Çünkü bu grubun emek değeri gün geçtikçe artarken şirketler için bu kişileri tam zamanlı istihdam etmek maliyetli hale geliyor. Bu sınıftakiler için de kendilerini bir şirkete kapatmaları hem ekonomik gelecekleri hem de mesleki gelişmeleri açısından mantıklı değil. Özel sektörün iş güvencesinden faydalanan maaşlı kesimleri ise içlerinde çok özel liderlik becerilerine sahip olanlar hariç zaman içerisinde daralacak.
Bunların büyük bir kısmı niteliklerinden dolayı profisyene dönüşürken bir kısmı 2000 li yılların başlarında yaşanan ekonomik krizlerde ortada kalan banka müdürleri gibi prekaryayı besleyecek. Günümüzde özellikle Türkiye’de, kamu hala önemli bir istihdam alanı ve öyle olmaya devam edecek gibi görünüyor. Ancak kamudaki görece iş güvencesine rağmen oradaki memur ve işçilerin ekonomik olarak prekaryadan bir farkı yok. Bürokratlar ise özel sektördeki maaşlılara benzetilebilir.
Bir toplumda sınıflar arası geçiş imkanı azaldığında piyango, loto, toto gibi eğilimler patlar. Günümüzde Bitcoin, borsa, saadet zinciri (ponzi modeli) bir anlamda bu işlevi görüyor.
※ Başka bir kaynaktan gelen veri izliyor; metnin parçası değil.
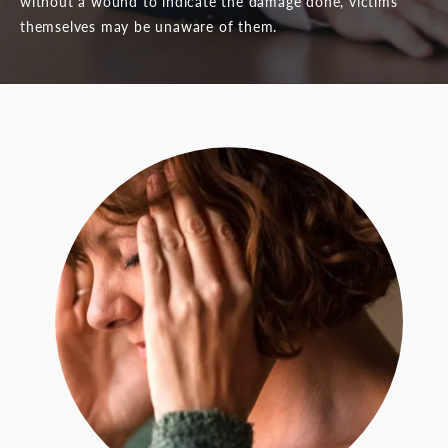
without a wound to indicate the damage done, victims
themselves may be unaware of them.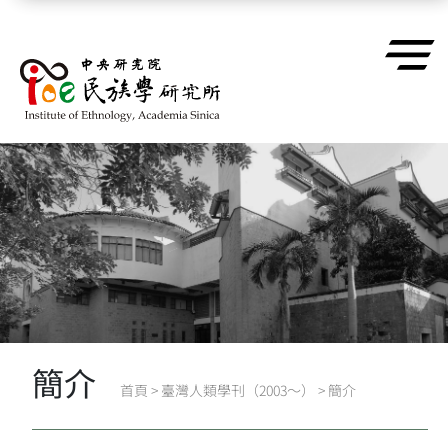
跳到主要內容區塊
簡介
首頁
>
臺灣人類學刊（2003～）
>
簡介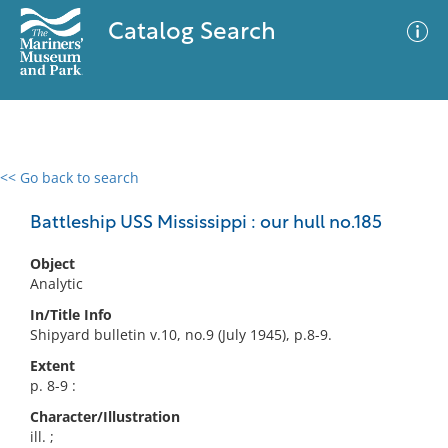
Catalog Search
<< Go back to search
0 results
Advanced Search
Filter
Battleship USS Mississippi : our hull no.185
Object
Analytic
No results meet your criteria
In/Title Info
Shipyard bulletin v.10, no.9 (July 1945), p.8-9.
Extent
p. 8-9 :
Character/Illustration
ill. ;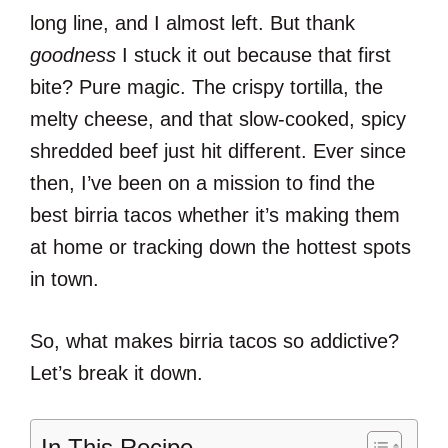
long line, and I almost left. But thank
goodness
I stuck it out because that first
bite? Pure magic. The crispy tortilla, the
melty cheese, and that slow-cooked, spicy
shredded beef just hit different. Ever since
then, I’ve been on a mission to find the
best birria tacos whether it’s making them
at home or tracking down the hottest spots
in town.
So, what makes birria tacos so addictive?
Let’s break it down.
In This Recipe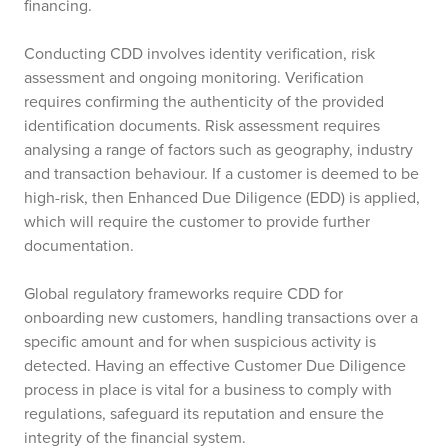
financing.
Conducting CDD involves identity verification, risk
assessment and ongoing monitoring. Verification
requires confirming the authenticity of the provided
identification documents. Risk assessment requires
analysing a range of factors such as geography, industry
and transaction behaviour. If a customer is deemed to be
high-risk, then Enhanced Due Diligence (EDD) is applied,
which will require the customer to provide further
documentation.
Global regulatory frameworks require CDD for
onboarding new customers, handling transactions over a
specific amount and for when suspicious activity is
detected. Having an effective Customer Due Diligence
process in place is vital for a business to comply with
regulations, safeguard its reputation and ensure the
integrity of the financial system.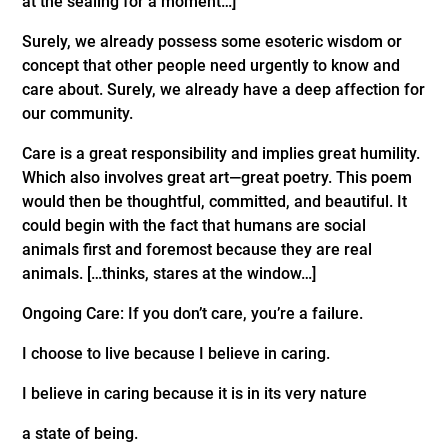
at the sealing for a moment…]
Surely, we already possess some esoteric wisdom or
concept that other people need urgently to know and
care about. Surely, we already have a deep affection for
our community.
Care is a great responsibility and implies great humility.
Which also involves great art—great poetry. This poem
would then be thoughtful, committed, and beautiful. It
could begin with the fact that humans are social
animals first and foremost because they are real
animals. […thinks, stares at the window…]
Ongoing Care: If you don’t care, you’re a failure.
I choose to live because I believe in caring.
I believe in caring because it is in its very nature
a state of being.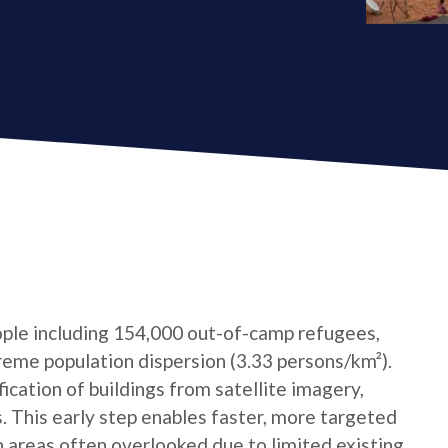
ple including 154,000 out-of-camp refugees,
reme population dispersion (3.33 persons/km²).
cation of buildings from satellite imagery,
s. This early step enables faster, more targeted
n areas often overlooked due to limited existing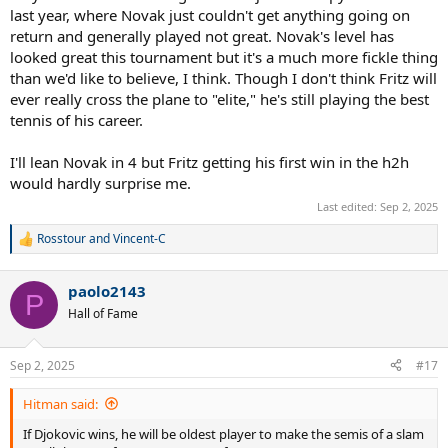
last year, where Novak just couldn't get anything going on
return and generally played not great. Novak's level has
looked great this tournament but it's a much more fickle thing
than we'd like to believe, I think. Though I don't think Fritz will
ever really cross the plane to "elite," he's still playing the best
tennis of his career.
I'll lean Novak in 4 but Fritz getting his first win in the h2h
would hardly surprise me.
Last edited:
Sep 2, 2025
Rosstour
and
Vincent-C
R
e
a
paolo2143
c
P
t
Hall of Fame
i
o
n
Sep 2, 2025
#17
s
:
Hitman said:
If Djokovic wins, he will be oldest player to make the semis of a slam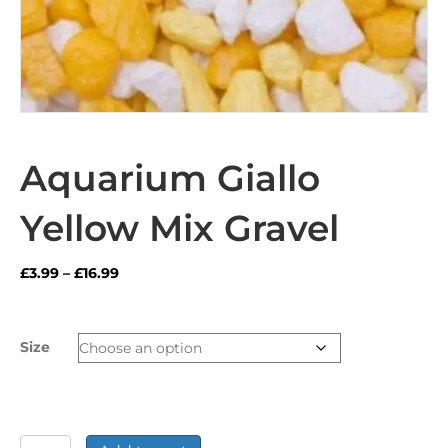
Aquarium Giallo
Yellow Mix Gravel
Price
£
3.99
–
£
16.99
range:
£3.99
through
Size
£16.99
Aquarium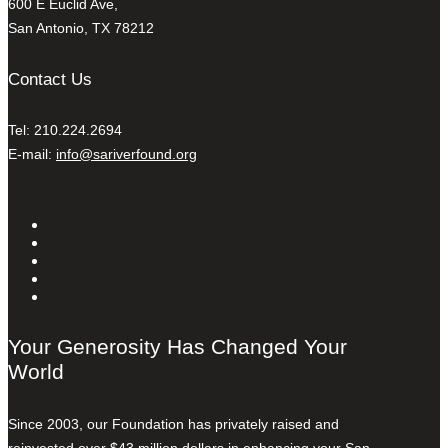
600 E Euclid Ave,
San Antonio, TX 78212
Contact Us
Tel: 210.224.2694
E-mail:
info@sariverfound.org
Your Generosity Has Changed Your
World
Since 2003, our Foundation has privately raised and
reinvested over $43 million dollars in enhancing your San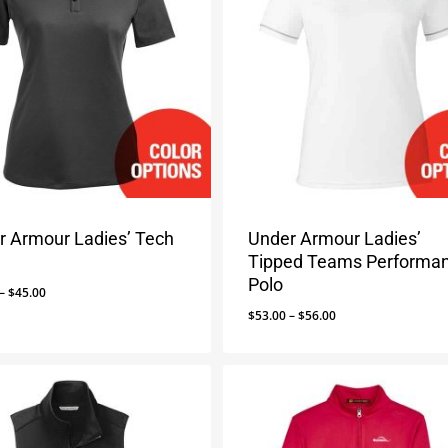
r Armour Ladies’ Tech
Under Armour Ladies’
Tipped Teams Performa
Polo
Price
–
$
45.00
range:
Price
$
53.00
–
$
56.00
$42.00
range:
through
$53.00
$45.00
through
$56.00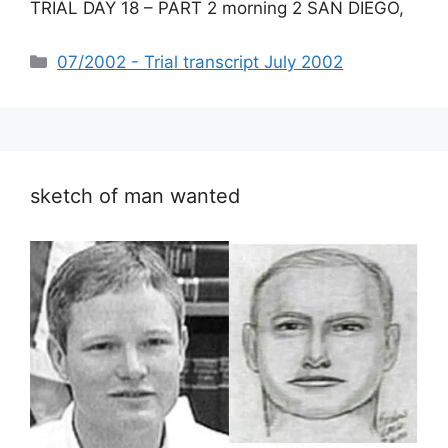
TRIAL DAY 18 – PART 2 morning 2 SAN DIEGO,
Categories
07/2002 - Trial transcript July 2002
sketch of man wanted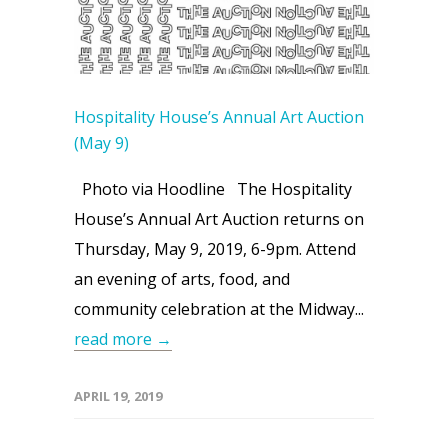
Hospitality House’s Annual Art Auction
(May 9)
Photo via Hoodline The Hospitality
House’s Annual Art Auction returns on
Thursday, May 9, 2019, 6-9pm. Attend
an evening of arts, food, and
community celebration at the Midway...
read more →
APRIL 19, 2019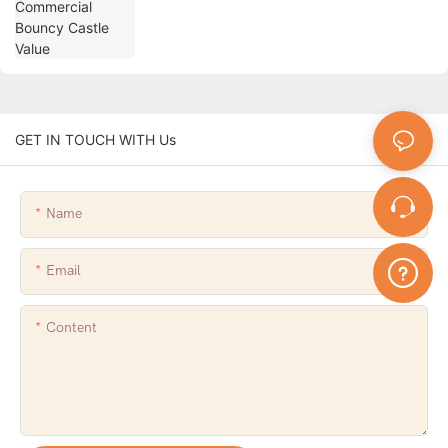
GET IN TOUCH WITH Us
Name
Email
Content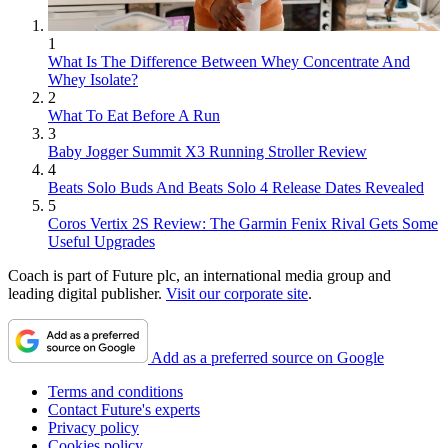
1
What Is The Difference Between Whey Concentrate And
Whey Isolate?
2
What To Eat Before A Run
3
Baby Jogger Summit X3 Running Stroller Review
4
Beats Solo Buds And Beats Solo 4 Release Dates Revealed
5
Coros Vertix 2S Review: The Garmin Fenix Rival Gets Some
Useful Upgrades
Coach is part of Future plc, an international media group and
leading digital publisher.
Visit our corporate site
.
Add as a preferred source on Google
Terms and conditions
Contact Future's experts
Privacy policy
Cookies policy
Normal yollardan kendilerine bir ekonomik güvence sağlayamayacaklarını düşünen çalışanlar küçük birikimlerini, hatta borçlandıkları paraları bu araçlara yatırıp kolay yoldan para kazanmaya yönelmiş durumdalar. Hepimizin gördüğü yüzlerce batış hikayesi ve hayal kırıklığının altında içinde bulunduğumuz geçirimsiz toplumsal yapının da rolü yok değil.